The town election passed off very quietly last Monday. The following were elected:
We call the attention of our readers this week to the announcement of J. J. Horner as a candidate for Treasurer of Marion county. Mr. Horner was born in Tennessee, entered the Confederate army at the beginning of the war and stayed in to the close, being twice wounded. He cast his first vote for Franklin Pierce, and has voted the Democratic ticket straight ever since. He came to Arkansas 21 years ago, has been a farmer all the time, and is one of the best and most solid citizens in the county. He has been a member of County Central Committee for six years and resigned that position to make the race. If elected, he will make us a good treasurer.
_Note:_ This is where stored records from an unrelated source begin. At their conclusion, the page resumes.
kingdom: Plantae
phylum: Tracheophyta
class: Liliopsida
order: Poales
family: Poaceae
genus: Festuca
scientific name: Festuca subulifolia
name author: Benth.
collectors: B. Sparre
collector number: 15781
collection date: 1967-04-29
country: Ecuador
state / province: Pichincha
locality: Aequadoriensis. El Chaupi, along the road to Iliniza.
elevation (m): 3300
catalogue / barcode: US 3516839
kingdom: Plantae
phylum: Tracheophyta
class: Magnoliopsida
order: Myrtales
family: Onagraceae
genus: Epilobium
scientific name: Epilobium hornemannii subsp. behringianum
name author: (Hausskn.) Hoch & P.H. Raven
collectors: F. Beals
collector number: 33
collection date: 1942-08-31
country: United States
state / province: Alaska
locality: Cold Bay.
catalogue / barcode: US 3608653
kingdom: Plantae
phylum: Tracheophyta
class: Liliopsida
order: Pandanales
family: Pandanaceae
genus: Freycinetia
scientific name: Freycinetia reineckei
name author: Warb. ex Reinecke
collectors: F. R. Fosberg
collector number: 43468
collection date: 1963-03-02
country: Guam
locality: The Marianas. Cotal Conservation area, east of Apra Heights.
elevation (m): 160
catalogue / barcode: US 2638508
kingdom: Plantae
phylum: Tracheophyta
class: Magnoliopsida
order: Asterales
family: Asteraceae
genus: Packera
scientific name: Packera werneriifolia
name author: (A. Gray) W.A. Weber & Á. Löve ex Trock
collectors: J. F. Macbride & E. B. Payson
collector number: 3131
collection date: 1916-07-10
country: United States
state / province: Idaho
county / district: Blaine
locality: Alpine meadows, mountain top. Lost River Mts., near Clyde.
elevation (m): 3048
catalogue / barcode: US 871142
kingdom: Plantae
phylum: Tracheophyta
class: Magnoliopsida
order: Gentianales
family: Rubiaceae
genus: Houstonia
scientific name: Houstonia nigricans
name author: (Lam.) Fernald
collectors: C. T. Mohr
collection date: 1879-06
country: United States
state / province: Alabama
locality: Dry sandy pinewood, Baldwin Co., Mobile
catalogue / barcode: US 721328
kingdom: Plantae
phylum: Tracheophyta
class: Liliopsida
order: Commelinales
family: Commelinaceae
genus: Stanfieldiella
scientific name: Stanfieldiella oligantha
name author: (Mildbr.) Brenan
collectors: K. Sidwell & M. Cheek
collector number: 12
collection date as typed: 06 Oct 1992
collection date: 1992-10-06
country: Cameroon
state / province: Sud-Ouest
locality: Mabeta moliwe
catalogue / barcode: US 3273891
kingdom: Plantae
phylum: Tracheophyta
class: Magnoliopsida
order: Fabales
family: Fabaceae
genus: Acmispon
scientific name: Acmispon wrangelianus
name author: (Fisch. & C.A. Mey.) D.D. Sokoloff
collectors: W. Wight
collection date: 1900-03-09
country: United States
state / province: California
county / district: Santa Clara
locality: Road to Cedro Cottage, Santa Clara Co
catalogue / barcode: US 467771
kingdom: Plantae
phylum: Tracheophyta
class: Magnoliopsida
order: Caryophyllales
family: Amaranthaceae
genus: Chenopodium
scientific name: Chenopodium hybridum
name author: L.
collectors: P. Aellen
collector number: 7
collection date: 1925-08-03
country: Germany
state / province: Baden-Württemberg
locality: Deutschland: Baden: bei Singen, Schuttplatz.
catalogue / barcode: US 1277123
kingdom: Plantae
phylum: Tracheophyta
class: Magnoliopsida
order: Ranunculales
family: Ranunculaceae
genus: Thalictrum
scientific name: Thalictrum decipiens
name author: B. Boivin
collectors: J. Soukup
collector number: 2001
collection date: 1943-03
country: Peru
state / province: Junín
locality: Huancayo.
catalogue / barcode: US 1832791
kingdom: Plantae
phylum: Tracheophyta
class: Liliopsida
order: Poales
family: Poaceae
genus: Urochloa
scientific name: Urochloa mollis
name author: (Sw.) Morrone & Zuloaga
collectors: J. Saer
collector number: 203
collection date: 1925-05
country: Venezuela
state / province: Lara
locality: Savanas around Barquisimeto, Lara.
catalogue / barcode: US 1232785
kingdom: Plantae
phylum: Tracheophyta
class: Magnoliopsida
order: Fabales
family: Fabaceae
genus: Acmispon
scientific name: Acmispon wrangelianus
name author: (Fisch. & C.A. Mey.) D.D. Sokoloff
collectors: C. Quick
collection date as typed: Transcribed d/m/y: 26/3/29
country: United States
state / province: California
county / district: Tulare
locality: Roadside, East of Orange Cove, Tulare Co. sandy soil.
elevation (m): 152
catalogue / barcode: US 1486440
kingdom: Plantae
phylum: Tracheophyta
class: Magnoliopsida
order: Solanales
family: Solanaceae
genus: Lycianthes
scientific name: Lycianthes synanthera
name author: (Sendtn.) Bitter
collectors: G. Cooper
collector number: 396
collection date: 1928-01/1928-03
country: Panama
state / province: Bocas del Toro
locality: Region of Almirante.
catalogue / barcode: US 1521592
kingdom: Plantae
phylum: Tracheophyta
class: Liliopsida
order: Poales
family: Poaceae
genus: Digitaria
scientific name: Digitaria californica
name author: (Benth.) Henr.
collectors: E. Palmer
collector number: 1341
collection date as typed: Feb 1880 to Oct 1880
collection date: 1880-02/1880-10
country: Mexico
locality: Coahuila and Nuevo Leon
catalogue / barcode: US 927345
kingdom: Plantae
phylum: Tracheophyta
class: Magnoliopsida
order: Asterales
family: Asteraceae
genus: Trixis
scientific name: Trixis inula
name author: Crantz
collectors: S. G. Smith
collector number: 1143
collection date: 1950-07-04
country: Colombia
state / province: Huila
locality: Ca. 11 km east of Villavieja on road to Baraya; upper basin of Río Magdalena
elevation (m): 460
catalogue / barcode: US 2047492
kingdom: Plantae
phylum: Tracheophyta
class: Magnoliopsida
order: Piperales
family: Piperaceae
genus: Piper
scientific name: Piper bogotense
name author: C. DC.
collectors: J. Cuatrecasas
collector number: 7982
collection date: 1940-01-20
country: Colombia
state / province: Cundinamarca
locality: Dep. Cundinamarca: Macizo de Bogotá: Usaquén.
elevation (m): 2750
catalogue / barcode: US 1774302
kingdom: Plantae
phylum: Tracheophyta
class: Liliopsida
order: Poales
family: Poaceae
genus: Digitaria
We take pleasure in calling attention to the announcement of J. J. Keeter as a candidate for Sheriff and ex-Officio Collector of Marion county. Mr. Keeter was one of the early settlers in Marion county, emigrating here in 1858. He went into the war of 62 and served gallantly in the Confederate cause until 65. He then came back and went to work on his farm and has been a farmer ever since, and is one of the staunch, solid citizens of our county. Twelve years ago he was elected sheriff and he served the people for ten years in that capacity. His record during this period is well known to all our people and he is perfectly willing for them to pass judgment on the same.
Health generally good. J. E. Montgomery is slowly but gradually recovering. We had a great deal of rain last week. Tramel Rea has made some valuable improvements to his steam mill.